Le coût de possession d'une voiture premium moins élevé

En tout cas, le succès des marques haut de gamme a de quoi surprendre dans un pays qui sort tout doucement de la crise. "On observe le même phénomène partout en Europe, fait remarquer Jean-François Belorgey associé chez Ernst & Young en charge du secteur automobile. Le marché est doublement vertueux: il repart à la hausse tant en quantité qu'en qualité". Plusieurs raisons expliquent ce phénomène. Il y a d'abord le fait que les marques premium proposent désormais dans leur catalogue des véhicules plus compacts, plus sobres et qui ne coûtent pas forcément plus cher à entretenir.

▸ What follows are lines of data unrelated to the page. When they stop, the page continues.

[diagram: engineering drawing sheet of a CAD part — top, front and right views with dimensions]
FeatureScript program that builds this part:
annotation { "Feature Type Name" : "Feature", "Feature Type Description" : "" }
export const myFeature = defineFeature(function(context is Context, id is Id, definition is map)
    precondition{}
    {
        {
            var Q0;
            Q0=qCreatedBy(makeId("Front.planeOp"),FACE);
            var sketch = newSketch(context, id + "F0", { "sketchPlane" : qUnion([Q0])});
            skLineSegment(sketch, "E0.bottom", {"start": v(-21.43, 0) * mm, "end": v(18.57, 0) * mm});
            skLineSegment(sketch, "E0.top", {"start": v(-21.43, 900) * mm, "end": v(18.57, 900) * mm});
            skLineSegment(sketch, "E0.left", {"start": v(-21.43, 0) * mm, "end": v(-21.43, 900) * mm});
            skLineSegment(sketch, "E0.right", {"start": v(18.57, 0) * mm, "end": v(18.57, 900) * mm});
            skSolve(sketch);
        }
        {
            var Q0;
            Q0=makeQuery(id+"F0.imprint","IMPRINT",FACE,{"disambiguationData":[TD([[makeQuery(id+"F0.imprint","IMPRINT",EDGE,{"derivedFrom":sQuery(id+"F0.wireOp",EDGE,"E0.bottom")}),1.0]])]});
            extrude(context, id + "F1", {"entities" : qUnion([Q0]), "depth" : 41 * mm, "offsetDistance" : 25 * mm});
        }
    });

Les grandes marques viennent donc chasser sur les terres des généralistes avec des modèles comme la Mercedes Classe A ou la BMW Série 1. 

Mais les clients des généralistes se laissent aussi de plus en plus tenter par les grandes marques car elles bénéficient d'une meilleure image. Or les automobilistes ont tendance à garder plus longtemps leur véhicule. Le parc français qui est en pleine phase de renouvellement avait atteint 9 ans de moyenne d'âge en 2015. Les gens préfèrent changer moins, mais changer mieux.

54,6 ans, l'âge moyen de l'acheteur 

Encore faut-il en avoir les moyens. Alors que 68% des Français estiment que leur pouvoir d'achat a baissé depuis un an, ils se précipiteraient chez leur concessionnaire BMW pour se faire un "petit plaisir" à 50.000 euros? C'est plus compliqué que cela. D'abord parce que la baisse historique des taux d'intérêt favorise cet achat plaisir en rendant les mensualités moins douloureuses. "Et surtout, note Jean-François Belorgey, il ne faut pas oublier que l'âge moyen de l'acheteur de voitures neuves est très élevé. Son pouvoir d'achat est bien plus élevé que la moyenne". Ainsi, l'acquéreur d'un véhicule neuf avait en moyenne 54,6 ans en 2014 contre 49,7 ans en 2005 et à peine 43,7 ans en 1991. À près de 55 ans, l'acheteur moyen n'a souvent plus de crédit immobilier ni parfois d'enfant à charge. Il peut donc se faire plaisir avec une "grosse allemande."